# Quick Question -->



## the_skdster (Aug 15, 2006)

Can RBP's breed in a Sand Tank?
All the spawning I've heard of were done in gravel tanks.
Has anyone had success in a sand tank?
I would see it as a problem because sand moves relatively easily so the eggs would get covered over?
so then can I use this "cotton mop" method to substitute?
Someone please answer?


----------



## blackeye (Mar 9, 2006)

You have 9 baby Ps?


----------



## Leasure1 (Jul 24, 2006)

Dude. Your fish must be 6" or about 10 months old and extremly healthy and good water params to even begin to think about breeding. The earliest a male has been proven was 8 months. and a female at 10 months. These fish however were kept and raised in the best possible water conditions for maximum growth and health. You must provide a really good ecosystem for them to live in if you plan on breeding your fish in the next year. Good luck.


----------



## blackeye (Mar 9, 2006)

I give it 2 years


----------



## the_skdster (Aug 15, 2006)

Who ever said anything about breeding RIGHT NOW?
Can't a hobbyist ask a simple question and receive a simple answer?
You guys suck! <--naw, just kidding. You guys are alright.

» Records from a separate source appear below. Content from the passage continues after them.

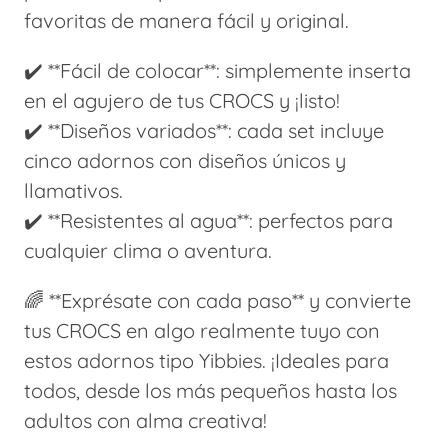
favoritas de manera fácil y original.
✔️ **Fácil de colocar**: simplemente inserta
en el agujero de tus CROCS y ¡listo!
✔️ **Diseños variados**: cada set incluye
cinco adornos con diseños únicos y
llamativos.
✔️ **Resistentes al agua**: perfectos para
cualquier clima o aventura.
🌈 **Exprésate con cada paso** y convierte
tus CROCS en algo realmente tuyo con
estos adornos tipo Yibbies. ¡Ideales para
todos, desde los más pequeños hasta los
adultos con alma creativa!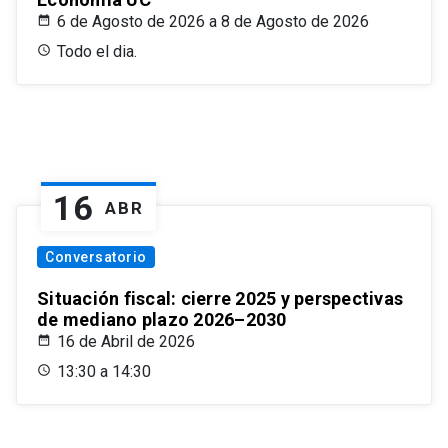
6 de Agosto de 2026 a 8 de Agosto de 2026
Todo el dia.
16
ABR
Conversatorio
Situación fiscal: cierre 2025 y perspectivas
de mediano plazo 2026–2030
16 de Abril de 2026
13:30 a 14:30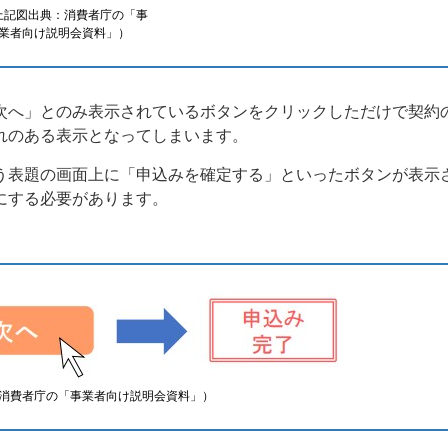
上記図出典：消費者庁の「事
業者向け説明会資料」）
次へ」とのみ表示されているボタンをクリックしただけで契約
れのある表示となってしまいます。
う表題の画面上に「申込みを確定する」といったボタンが表示
にする必要があります。
消費者庁の「事業者向け説明会資料」）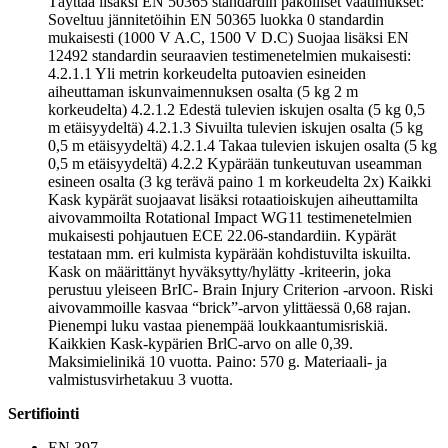
Täyttää lisäksi EN 50365 standardin pakolliset vaatimukset:
Soveltuu jännitetöihin EN 50365 luokka 0 standardin
mukaisesti (1000 V A.C, 1500 V D.C) Suojaa lisäksi EN
12492 standardin seuraavien testimenetelmien mukaisesti:
4.2.1.1 Yli metrin korkeudelta putoavien esineiden
aiheuttaman iskunvaimennuksen osalta (5 kg 2 m
korkeudelta) 4.2.1.2 Edestä tulevien iskujen osalta (5 kg 0,5
m etäisyydeltä) 4.2.1.3 Sivuilta tulevien iskujen osalta (5 kg
0,5 m etäisyydeltä) 4.2.1.4 Takaa tulevien iskujen osalta (5 kg
0,5 m etäisyydeltä) 4.2.2 Kypärään tunkeutuvan useamman
esineen osalta (3 kg terävä paino 1 m korkeudelta 2x) Kaikki
Kask kypärät suojaavat lisäksi rotaatioiskujen aiheuttamilta
aivovammoilta Rotational Impact WG11 testimenetelmien
mukaisesti pohjautuen ECE 22.06-standardiin. Kypärät
testataan mm. eri kulmista kypärään kohdistuvilta iskuilta.
Kask on määrittänyt hyväksytty/hylätty -kriteerin, joka
perustuu yleiseen BrIC- Brain Injury Criterion -arvoon. Riski
aivovammoille kasvaa “brick”-arvon ylittäessä 0,68 rajan.
Pienempi luku vastaa pienempää loukkaantumisriskiä.
Kaikkien Kask-kypärien BrlC-arvo on alle 0,39.
Maksimielinikä 10 vuotta. Paino: 570 g. Materiaali- ja
valmistusvirhetakuu 3 vuotta.
Sertifiointi
EN 397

*about the water conditions. I'll figure out the ph/hardness that I need later.
*an Eheim 2217 and an ac110/500 is sufficient enough filtration, no? Over 700gph turnover right there. Plus I will do weekly water changes.


----------



## itstheiceman (Oct 5, 2006)

yeah, he was only asking ABOUT breeding, not saying his 1 1/2" p's are breeding, just a simple question


----------



## the_skdster (Aug 15, 2006)

itstheiceman said:


> yeah, he was only asking ABOUT breeding, not saying his 1 1/2" p's are breeding, just a simple question


Thank you.








Atleast some people read entire posts before posting.








naw, you guys probably had a rough day is all.

*please don't sic your P's on me... NOOOOOO!*


----------



## misterjose (Jul 31, 2006)

lol. . .


----------